# Instructions to follow
Wherever a line of the data contains "LIST", copy that line.

BEGIN Data for review

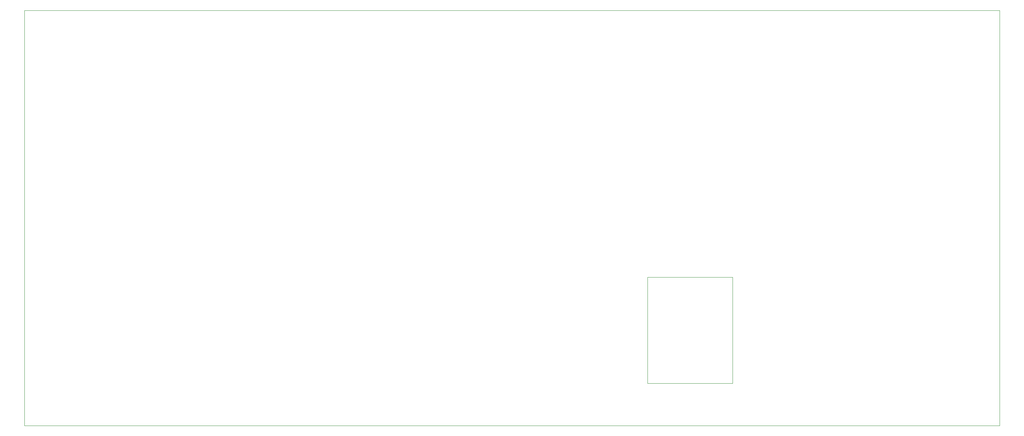
<source format=gbr>
G04 #@! TF.GenerationSoftware,KiCad,Pcbnew,(5.1.4-0-10_14)*
G04 #@! TF.CreationDate,2020-01-02T23:01:08+01:00*
G04 #@! TF.ProjectId,ProgrammerController,50726f67-7261-46d6-9d65-72436f6e7472,rev?*
G04 #@! TF.SameCoordinates,Original*
G04 #@! TF.FileFunction,Profile,NP*
%FSLAX46Y46*%
G04 Gerber Fmt 4.6, Leading zero omitted, Abs format (unit mm)*
G04 Created by KiCad (PCBNEW (5.1.4-0-10_14)) date 2020-01-02 23:01:08*
%MOMM*%
%LPD*%
G04 APERTURE LIST*
%ADD10C,0.050000*%
G04 APERTURE END LIST*
D10*
X194900000Y-135000000D02*
X194900000Y-110000000D01*
X214900000Y-135000000D02*
X194900000Y-135000000D01*
X214900000Y-110000000D02*
X214900000Y-135000000D01*
X194900000Y-110000000D02*
X214900000Y-110000000D01*
X47900000Y-47000000D02*
X47900000Y-145000000D01*
X47900000Y-145000000D02*
X277900000Y-145000000D01*
X277900000Y-47000000D02*
X277900000Y-145000000D01*
X47900000Y-47000000D02*
X277900000Y-47000000D01*
M02*

</source>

END Data for review

# Answer area
G04 APERTURE LIST*
G04 APERTURE END LIST*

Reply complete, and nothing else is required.